Exercise prompt: Copy the following material word for word, keeping each line as it is.

*** Data provided ***

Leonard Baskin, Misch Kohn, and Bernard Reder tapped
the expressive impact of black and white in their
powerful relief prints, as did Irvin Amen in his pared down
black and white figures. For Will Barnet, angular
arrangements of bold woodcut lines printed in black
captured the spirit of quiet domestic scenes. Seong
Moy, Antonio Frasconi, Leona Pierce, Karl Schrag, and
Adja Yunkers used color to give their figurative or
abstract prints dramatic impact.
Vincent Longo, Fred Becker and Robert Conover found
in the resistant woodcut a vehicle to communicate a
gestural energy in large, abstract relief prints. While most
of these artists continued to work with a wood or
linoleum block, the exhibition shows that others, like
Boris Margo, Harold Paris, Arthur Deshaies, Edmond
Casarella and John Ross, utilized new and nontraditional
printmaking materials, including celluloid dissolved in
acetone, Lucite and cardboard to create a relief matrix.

*** End of Data provided ***

Expected answer:
Leonard Baskin, Misch Kohn, and Bernard Reder tapped
the expressive impact of black and white in their
powerful relief prints, as did Irvin Amen in his pared down
black and white figures. For Will Barnet, angular
arrangements of bold woodcut lines printed in black
captured the spirit of quiet domestic scenes. Seong
Moy, Antonio Frasconi, Leona Pierce, Karl Schrag, and
Adja Yunkers used color to give their figurative or
abstract prints dramatic impact.
Vincent Longo, Fred Becker and Robert Conover found
in the resistant woodcut a vehicle to communicate a
gestural energy in large, abstract relief prints. While most
of these artists continued to work with a wood or
linoleum block, the exhibition shows that others, like
Boris Margo, Harold Paris, Arthur Deshaies, Edmond
Casarella and John Ross, utilized new and nontraditional
printmaking materials, including celluloid dissolved in
acetone, Lucite and cardboard to create a relief matrix.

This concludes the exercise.